PASSAGE GIVEN:
I've a scenario where web archive files (warc) are being dropped by a crawler periodically in different directories. Each warc file internally consists of thousand of HTML files.
Now, I need to build a framework to process these files efficiently. I know Java doesn't scale in terms of parallel processing of I/O. What I'm thinking is to have a monitor thread which scans this directory, pick the file names and drop into a Executor Service or some Java blocking queue. A bunch of worker threads (maybe a small number for I/O issue) listening under the executor service will read the files, read the HTML files within and do respective processing. This is to make sure that threads do not fight for the same file.
Is this the right approach in terms of performance and scalability? Also, how to handle the files once they are processed? Ideally, the files should be moved or tagged so that they are not being picked up by the thread again. Can this be handled through Future objects ?
In recent versions of Java (starting from 1.5 I believe) there are already built in file change notification services as part of the native io library. You might want to check this out first instead of going on your own. See here
My key recommendation is to avoid re-inventing the wheel unless you have some specific requirement.
If you're using Java 7, you can take advantage of the WatchService (as suggested by Simeon G).
If you're restricted to Java 6 or earlier, these services aren't available in the JRE. However, Apache Commons-IO provides file monitoring See here.

DATASET:
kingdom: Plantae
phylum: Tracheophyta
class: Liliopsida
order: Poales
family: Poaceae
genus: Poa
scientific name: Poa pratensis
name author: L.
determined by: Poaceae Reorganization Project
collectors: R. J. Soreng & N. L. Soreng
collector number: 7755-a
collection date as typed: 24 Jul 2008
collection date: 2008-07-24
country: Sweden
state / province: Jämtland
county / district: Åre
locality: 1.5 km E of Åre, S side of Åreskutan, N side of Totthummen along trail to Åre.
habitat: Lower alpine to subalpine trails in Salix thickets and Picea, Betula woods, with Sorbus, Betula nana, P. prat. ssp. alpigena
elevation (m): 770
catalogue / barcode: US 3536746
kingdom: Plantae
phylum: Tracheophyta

ACTIONS TO TAKE:
1. In the forum thread on processing web archive files, what provides file monitoring for someone limited to Java 6 or earlier?
2. Reproduce the stretch of the forum thread on processing web archive files from "If you're using" through "monitoring See here.".

SOLUTIONS PER TASK:
1. Apache Commons-IO

2.
If you're using Java 7, you can take advantage of the WatchService (as suggested by Simeon G).
If you're restricted to Java 6 or earlier, these services aren't available in the JRE. However, Apache Commons-IO provides file monitoring See here.